I suspect that all of these things are represented as they're represented chiefly for operatic plot purposes, of course. Once upon a time, George Lucas wanted to tell a story about harried Good fighting and ultimately winning against overwhelming Evil through the agency of a Prophecy Man (Anakin/Vader) and his bloodline.

 

Nothing wrong with that at all. Far be it from me to, in any of this, imply that it was 'done wrong' or any such thing; even if I were given to so thinking, the decades-spanning success of the IP would single-handedly prove me foolish for thinking it didn't work for what it was.

 

That is not my interest. However, when the lens of rational thought is applied...I see room for even more and far more elaborately Neat Stuff that could be explored.

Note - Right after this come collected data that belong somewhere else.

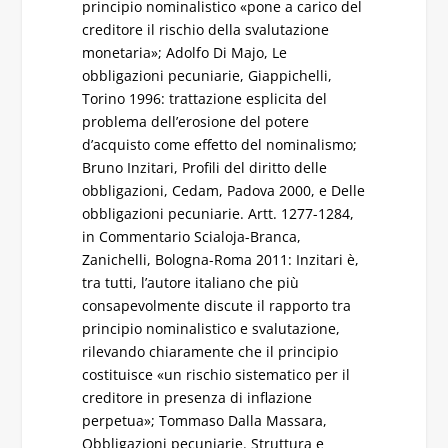
principio nominalistico «pone a carico del
creditore il rischio della svalutazione
monetaria»; Adolfo Di Majo, Le
obbligazioni pecuniarie, Giappichelli,
Torino 1996: trattazione esplicita del
problema dell’erosione del potere
d’acquisto come effetto del nominalismo;
Bruno Inzitari, Profili del diritto delle
obbligazioni, Cedam, Padova 2000, e Delle
obbligazioni pecuniarie. Artt. 1277-1284,
in Commentario Scialoja-Branca,
Zanichelli, Bologna-Roma 2011: Inzitari è,
tra tutti, l’autore italiano che più
consapevolmente discute il rapporto tra
principio nominalistico e svalutazione,
rilevando chiaramente che il principio
costituisce «un rischio sistematico per il
creditore in presenza di inflazione
perpetua»; Tommaso Dalla Massara,
Obbligazioni pecuniarie. Struttura e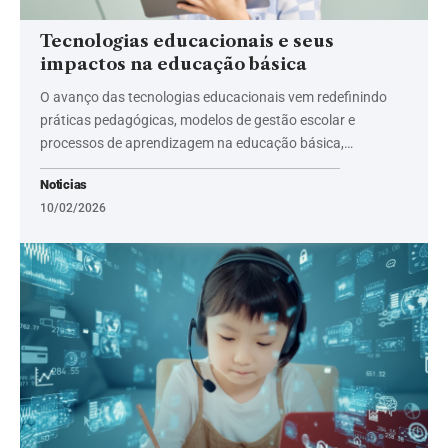
Tecnologias educacionais e seus
impactos na educação básica
O avanço das tecnologias educacionais vem redefinindo
práticas pedagógicas, modelos de gestão escolar e
processos de aprendizagem na educação básica,…
Noticias
10/02/2026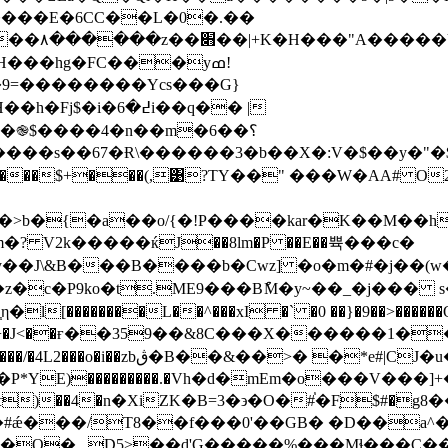
���E�6CC��L�0�.��
�MȺ��e�4��s��s��kb��Zk�c4;��ץ!y
���hg�FC���yߘ!
�֎$����4�n��m�6��؟
�s��67�Ɍ\������3�b��X�:V�$��y�"�$3 �
>b�{�a��o/{�!P����kar�K��M��h
? V2k�����ќJ��8lm�P ��E��쀽���c�
�z�c�P9ko�t.ME9���BުM�y~��_�j��� s
l[��������L��^���xI �` �0 ��}�9��>������Q
+�+�J<��ғ��359��&8C���X������1�
��"�L��τ)��4�n�XiZK�B=3�϶�O�#֓�F֤$#�g
dF�O�._D5>��d'G�����%���Mɬ���C��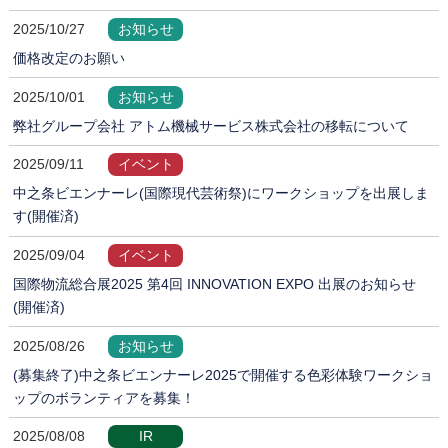
2025/10/27
お知らせ
価格改定のお願い
2025/10/01
お知らせ
弊社グループ会社 アトム機械サービス株式会社の移転について
2025/09/11
イベント
中之条ビエンナーレ(国際現代芸術祭)にワークショップを出展しま
す(開催済)
2025/09/04
イベント
国際物流総合展2025 第4回 INNOVATION EXPO 出展のお知らせ
(開催済)
2025/08/26
お知らせ
(募集終了)中之条ビエンナーレ2025で開催する色彩体験ワークショ
ップのボランティアを募集！
2025/08/08
IR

I'm a big fan of the expanded universe initiatives for frequently...at least attempting to explore some of that neat stuff.

 

I wouldn't say that all or even most of the expanded universe material is my idea of -GOOD- material, but that it is done and doable and allowed inclines me to think that SWTOR has got a lot of wiggle room it could capitalize on in just how broad and deep they could go in exploring a great deal of much.

 

And unlike a series of novels, they'd have cause to far in excess of what a single narrative could ever encapsulate let alone require.

 

So, here's to hoping that it is SWTOR that someday digs into the convolutions of these all-defining codes of mutual contention between the Sith and the Jedi.

 

I may get to see a Sith that's all about being fairly reasonable most of the time but loving, to at times highly unreasonable degrees, this or that or several things so much that its their own personal challenge in life just to contain it.

 

Or for that matter the Jedi that tries to go somewhere with a different way of seeing things in a continued evolution of the Jedi way itself (not in abandonment of it!).

 

This could all be superlative fodder for the support for Grey that's hinted and rumored to be coming, in fact.

 

Maybe I'll be quite pleasantly surprised to find, when more is known, that I wasn't the first to have ideas in such directions, or the interest in seeing something done with such ideas?